Saved data entries

== Segment start ==

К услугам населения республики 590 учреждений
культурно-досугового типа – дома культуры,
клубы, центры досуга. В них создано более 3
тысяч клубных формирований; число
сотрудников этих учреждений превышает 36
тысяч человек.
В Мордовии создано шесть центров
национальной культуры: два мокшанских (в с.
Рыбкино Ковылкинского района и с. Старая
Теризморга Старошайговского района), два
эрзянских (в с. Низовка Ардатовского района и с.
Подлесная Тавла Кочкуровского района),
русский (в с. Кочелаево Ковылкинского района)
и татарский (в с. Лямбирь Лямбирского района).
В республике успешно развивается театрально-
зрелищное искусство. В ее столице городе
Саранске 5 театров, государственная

== Segment end ==

Description of the task:
Looking at the records above, say how many of their lines include the word "культуры", with no other words.

Solution:
2